* Passage:
......
Re your sexual education musings. I don't think there's really anything wrong with teaching all kids about both sides of the sexual equation. Giving basic facts about how both the male and female genitalia work only makes sense to me, but I take an extremely liberal stance on sex ed. I think that would rule out conflict on what to tell transgender kids. What do you think?

Well, you'd have to tell a trans girl that she can't have a baby which is heartbreaking. With my birds and bees speech, I was told I would never be a mother in any way, shape, or kind.

You'd also have to tell a trans boy that the genital surgery is mediocre at best, often disappointing. Doctors will tell you it's easier to dig a hole than to build a pole, in regards to sex reassignment surgery.

There's also the conflict of having mismatched genitals/body parts. This is something I struggle with as I'm pre op and cannot yet afford the big surgery. Issues specific to men and issues specific to women, medically is what I have to deal with and my insurance simply won't cover. I need a prostate and breast exam, plus I get PMS symptoms regularly.
......
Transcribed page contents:
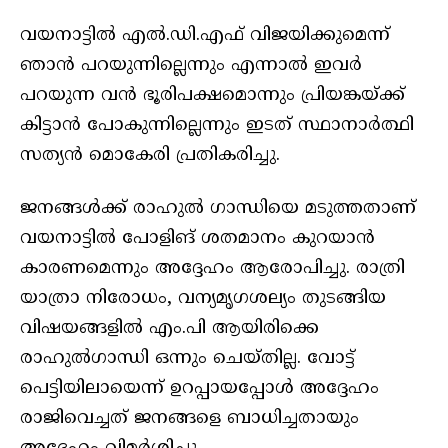
വയനാട്ടിൽ എൽ.ഡി.എഫ് വിജയിക്കുമെന്ന്
ഞാൻ പറയുന്നില്ലെന്നും എന്നാൽ ഇവർ
പറയുന്ന വൻ ഭൂരിപക്ഷമൊന്നും പ്രിയങ്കയ്ക്ക്
കിട്ടാൻ പോകുന്നില്ലെന്നും ഇടത് സ്ഥാനാർത്ഥി
സത്യൻ മൊകേരി പ്രതികരിച്ചു.
ജനങ്ങൾക്ക് രാഹുൽ ഗാന്ധിയെ മടുത്തതാണ്
വയനാട്ടിൽ പോളിങ് ശതമാനം കുറയാൻ
കാരണമെന്നും അദ്ദേഹം ആരോപിച്ചു. രാത്രി
യാത്രാ നിരോധം, വന്യമൃഗശല്യം തുടങ്ങിയ
വിഷയങ്ങളിൽ എം.പി ആയിരിക്കെ
രാഹുൽഗാന്ധി ഒന്നും ചെയ്തില്ല. വോട്ട്
പെട്ടിയിലായെന്ന് ഉറപ്പായപ്പോൾ അദ്ദേഹം
രാജിവെച്ചത് ജനങ്ങളെ ബാധിച്ചതായും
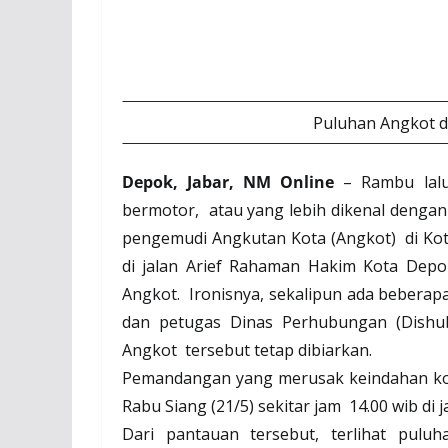
Puluhan Angkot da
Depok, Jabar, NM Online
– Rambu lalul
bermotor,
atau yang lebih dikenal dengan
pengemudi Angkutan Kota (Angkot)
di Ko
di jalan Arief Rahaman Hakim Kota Dep
Angkot.
Ironisnya, sekalipun ada beberap
dan petugas Dinas Perhubungan (Dishu
Angkot
tersebut tetap dibiarkan.
Pemandangan yang merusak keindahan kot
Rabu Siang (21/5) sekitar jam
14.00 wib di j
Dari pantauan tersebut, terlihat pul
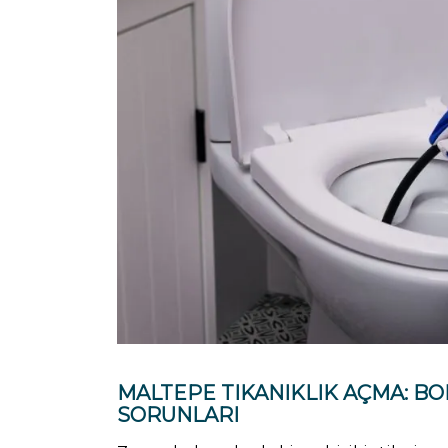
MALTEPE TIKANIKLIK AÇMA: B
SORUNLARI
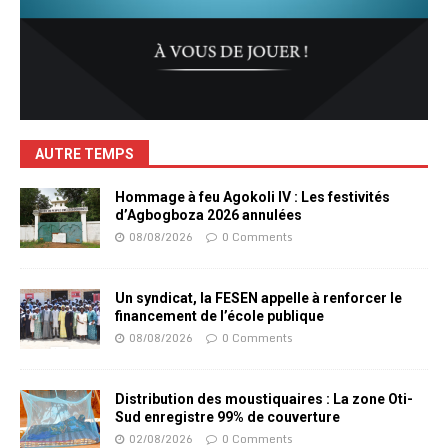
AUTRE TEMPS
Hommage à feu Agokoli IV : Les festivités
d’Agbogboza 2026 annulées
08/08/2026
0 Comments
Un syndicat, la FESEN appelle à renforcer le
financement de l’école publique
08/08/2026
0 Comments
Distribution des moustiquaires : La zone Oti-
Sud enregistre 99% de couverture
02/08/2026
0 Comments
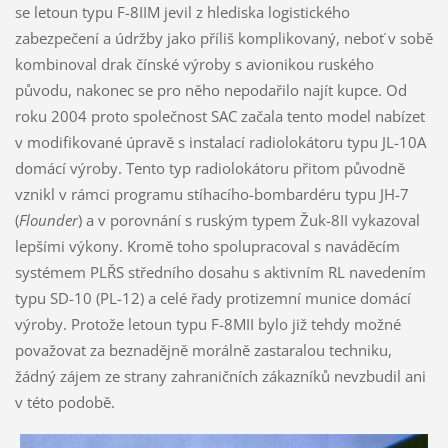
se letoun typu F-8IIM jevil z hlediska logistického
zabezpečení a údržby jako příliš komplikovaný, neboť v sobě
kombinoval drak čínské výroby s avionikou ruského
původu, nakonec se pro něho nepodařilo najít kupce. Od
roku 2004 proto společnost SAC začala tento model nabízet
v modifikované úpravě s instalací radiolokátoru typu JL-10A
domácí výroby. Tento typ radiolokátoru přitom původně
vznikl v rámci programu stíhacího-bombardéru typu JH-7
(
Flounder
) a v porovnání s ruským typem Žuk-8II vykazoval
lepšími výkony. Kromě toho spolupracoval s naváděcím
systémem PLŘS středního dosahu s aktivním RL navedením
typu SD-10 (PL-12) a celé řady protizemní munice domácí
výroby. Protože letoun typu F-8MII bylo již tehdy možné
považovat za beznadějně morálně zastaralou techniku,
žádný zájem ze strany zahraničních zákazníků nevzbudil ani
v této podobě.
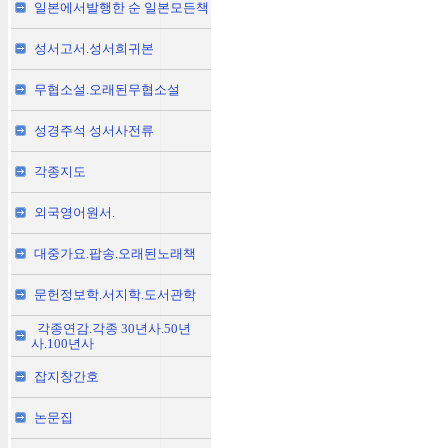
일본에서발행한 순 일본모든책
성서고서.성서희귀본
무협소설.오래된무협소설
성경주석 성서사전류
각종지도
외국영어원서.
대중가요.팝송.오래된노래책
문헌정보학.서지학.도서관학
각종연감.각종 30년사.50년
사.100년사
잡지창간호
논문집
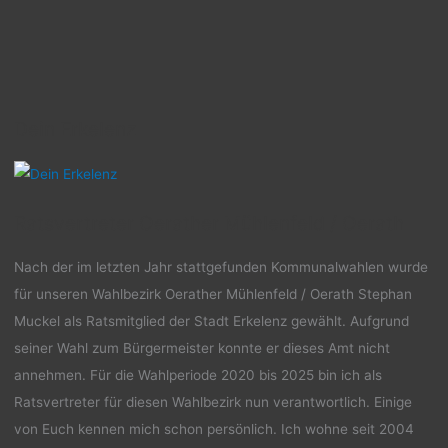
Dein Erkelenz
Ratsvertreter Oerather Mühlenfeld / Oerath
Nach der im letzten Jahr stattgefunden Kommunalwahlen wurde
für unseren Wahlbezirk Oerather Mühlenfeld / Oerath Stephan
Muckel als Ratsmitglied der Stadt Erkelenz gewählt. Aufgrund
seiner Wahl zum Bürgermeister konnte er dieses Amt nicht
annehmen. Für die Wahlperiode 2020 bis 2025 bin ich als
Ratsvertreter für diesen Wahlbezirk nun verantwortlich. Einige
von Euch kennen mich schon persönlich. Ich wohne seit 2004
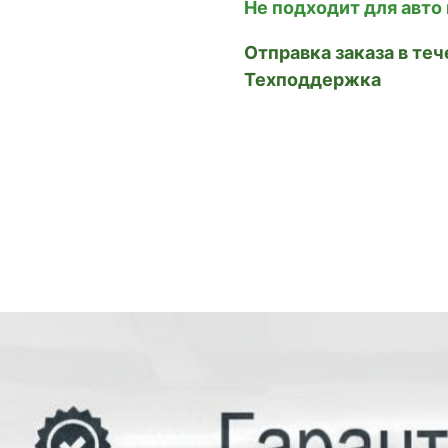
Не подходит для авто
Отправка заказа в тече
Техподдержка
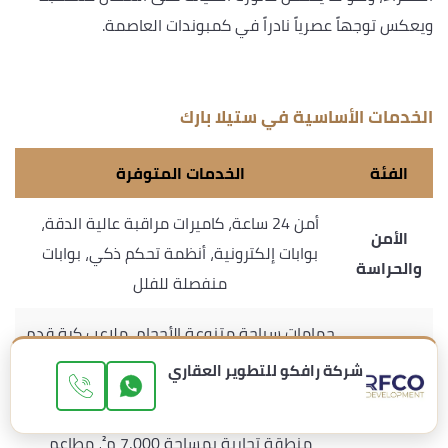
ويعكس توجهاً عصرياً نادراً في كمبوندات العاصمة.
الخدمات الأساسية في ستيلا بارك
الفئة
الخدمات المتوفرة
أمن 24 ساعة، كاميرات مراقبة عالية الدقة،
الأمن
بوابات إلكترونية، أنظمة تحكم ذكي، بوابات
والحراسة
منفصلة للفلل
حمامات سباحة متنوعة الأحجام، ملاعب كرة قدم
الرياضة
وتنس، مسارات جري وركوب دراجات، مناطق
شركة رافكو للتطوير العقاري
والترفيه
شواء، نادٍ اجتماعي
منطقة تجارية بمساحة 7,000 م²، مطاعم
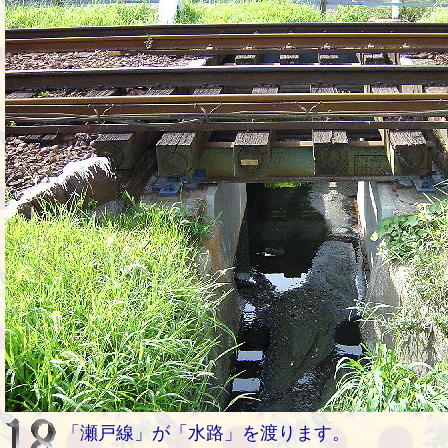
「瀬戸線」が「水路」を渡ります。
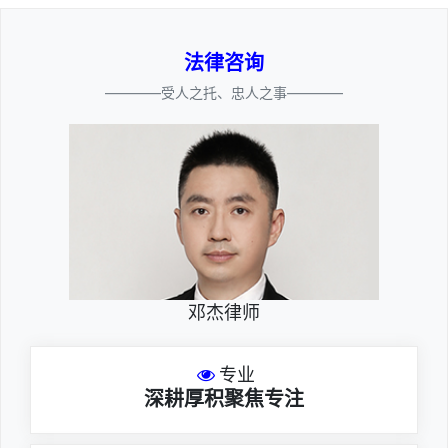
法律咨询
————受人之托、忠人之事————
邓杰律师
专业
深耕厚积聚焦专注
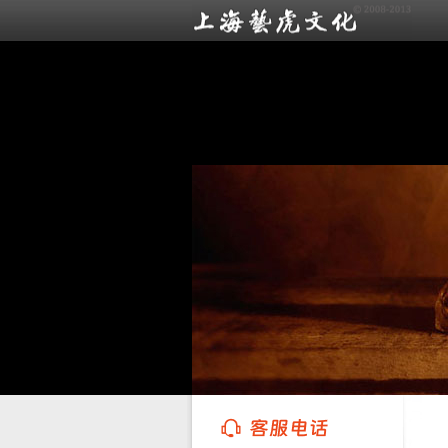
上海艺虎文化传播有限公司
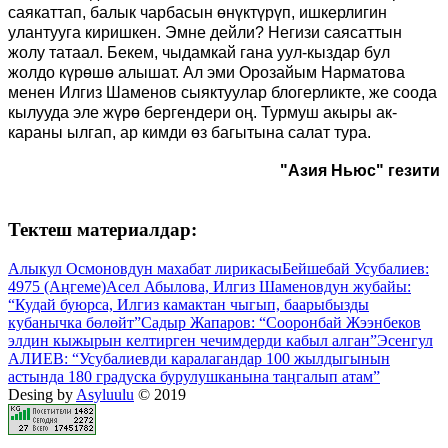
саякаттап, балык чарбасын өнүктүрүп, ишкерлигин
улантууга киришкен. Эмне дейли? Негизи саясаттын
жолу татаал. Бекем, чыдамкай гана уул-кыздар бул
жолдо күрөшө алышат. Ал эми Орозайым Нарматова
менен Илгиз Шаменов сыяктуулар блогерликте, же соода
кылууда эле жүрө бергендери оң. Турмуш акыры ак-
караны ылгап, ар кимди өз багытына салат тура.
"Азия Ньюс" гезити
Тектеш материалдар:
Алыкул Осмоновдун махабат лирикасы
Бейшебай Усубалиев:
4975 (Аңгеме)
Асел Абылова, Илгиз Шаменовдун жубайы:
“Кудай буюрса, Илгиз камактан чыгып, баарыбызды
кубанычка бөлөйт”
Садыр Жапаров: “Сооронбай Жээнбеков
элдин кыжырын келтирген чечимдерди кабыл алган”
Эсенгул
АЛИЕВ: “Усубалиевди каралагандар 100 жылдыгынын
астында 180 градуска бурулушканына таңгалып атам”
Desing by
Asyluulu
© 2019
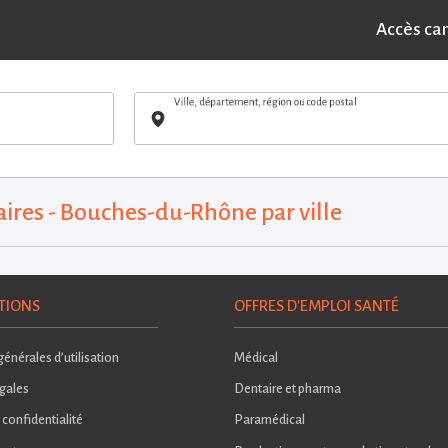
Accès ca
Ville, département, région ou code postal
ires - Bouches-du-Rhône par ville
TIONS
OFFRES D'EMPLOI SANTÉ
énérales d’utilisation
Médical
gales
Dentaire et pharma
 confidentialité
Paramédical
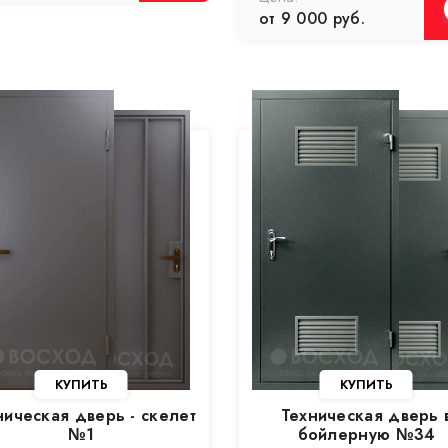
от 9 000 руб.
ническая дверь - скелет
Техническая дверь 
№1
бойлерную №34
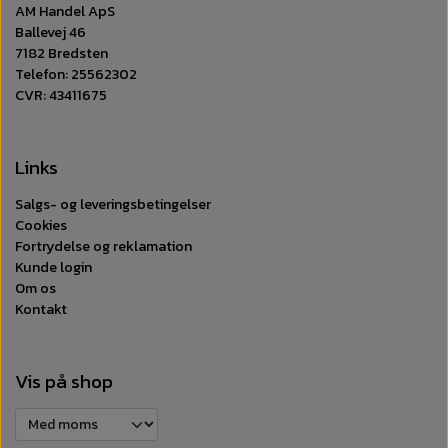
AM Handel ApS
Ballevej 46
7182 Bredsten
Telefon: 25562302
CVR: 43411675
Links
Salgs- og leveringsbetingelser
Cookies
Fortrydelse og reklamation
Kunde login
Om os
Kontakt
Vis på shop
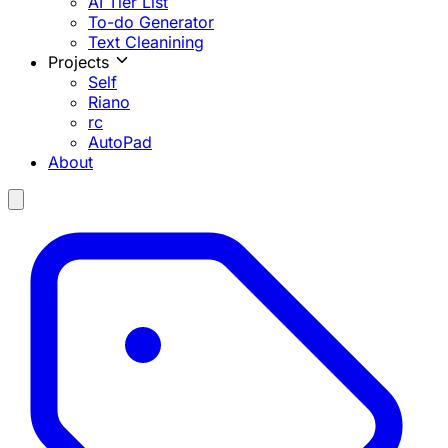
AI Tier List
To-do Generator
Text Cleanining
Projects
Self
Riano
rc
AutoPad
About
......
Return the part of the passage on sex education starting at "There's also the" and ending at "PMS symptoms regularly.", copied word for word.

There's also the conflict of having mismatched genitals/body parts. This is something I struggle with as I'm pre op and cannot yet afford the big surgery. Issues specific to men and issues specific to women, medically is what I have to deal with and my insurance simply won't cover. I need a prostate and breast exam, plus I get PMS symptoms regularly.